* Work to complete:
A) Rewrite everything in the news report from "Jackson’s name has" down to "for personal gain.", replacing "vacant" with "empty".
B) Answer these questions from the news report:
(i) What amount of campaign donation did Blagojevich say the congressman had refused to make?
(ii) How much did the criminal complaint say Jackson's supporters were willing to raise for the governor?
(iii) Who is Jackson's spokesman?
C) Continue the news report on Blagojevich and Jackson from the point where it stops.

* Text block:
Hat Tip: By Don Babwin, Associated Press

CHICAGO (AP) — Shortly after his 2002 election, Gov. Rod Blagojevich told Rep. Jesse Jackson Jr. he didn’t appoint the congressman’s wife for lottery director because he had refused to make a $25,000 donation to the governor’s campaign, a person familiar with the conversation told The Associated Press.

“That’s why she’s not getting the job,” the person quoted Blagojevich as saying. The person, a Jackson associate who was interviewed Tuesday by the AP, spoke on condition of anonymity because of the ongoing federal investigation.

Jackson’s name has played prominently ever since Blagojevich was arrested last week on corruption charges, including allegations that the governor tried to sell or trade President-elect Barack Obama’s vacant Senate seat for personal gain.

Jackson has been identified as one of the candidates Blagojevich was considering for the seat, and a criminal complaint said his supporters were willing to raise $1.5 million for the governor if he picked the congressman.

The complaint quotes Blagojevich as saying on federal wiretaps that an associate of the candidate offered to raise money for him if he made the Jackson appointment happen.

Jackson spokesman Kenneth Edmonds declined to comment on the account of the exchange shortly after Blagojevich’s 2002 election but said the Democratic congressman, the son of civil rights activist Jesse Jackson, has approached federal investigators to discuss the governor and others for years.

“He has shared information with federal prosecutors about public corruption during the past several years, including information about Blagojevich and others,” Edmonds said.

Jackson has openly sought the Senate position but denies initiating or authorizing anyone to promise anything to Blagojevich on his behalf. The congressman has said federal prosecutors told him he is not a target of their investigation.

* Material provided:
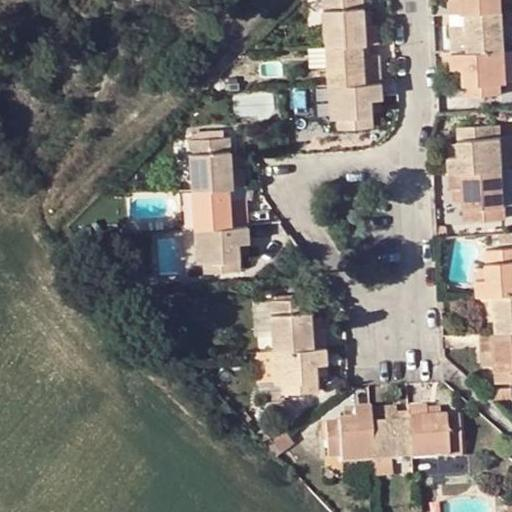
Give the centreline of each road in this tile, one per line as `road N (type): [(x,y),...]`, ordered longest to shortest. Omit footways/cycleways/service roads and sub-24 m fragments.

* Answers to the tasks:
A)
Jackson’s name has played prominently ever since Blagojevich was arrested last week on corruption charges, including allegations that the governor tried to sell or trade President-elect Barack Obama’s empty Senate seat for personal gain.

B)
(i) $25,000
(ii) $1.5 million
(iii) Kenneth Edmonds

C)
The Jackson associate interviewed by the AP did not know whether Jackson’s wife, Sandi had asked for the state lottery job. At the time, Blagojevich was the first incoming Democratic governor after years of Republican rule and had scores of state jobs to fill.

“The governor had kind of penciled Sandi in as lottery director and then asked for contributions from the congressman,” the person said.

Sandi Jackson, who has since been elected to the Chicago City Council, did not return a call to her office seeking comment.

In April, the Chicago Tribune reported that an examination of campaign donations to Blagojevich showed that three in four donors who gave exactly $25,000 received administration favors such as state board appointments or contracts.

It’s also the same amount of money that figured prominently in the testimony of a government witness in the political corruption trial this summer of political fundraiser Antoin “Tony” Rezko.

Rezko, who raised more than $1 million for Blagojevich’s campaign fund, was convicted of shaking down companies seeking state business for campaign contributions.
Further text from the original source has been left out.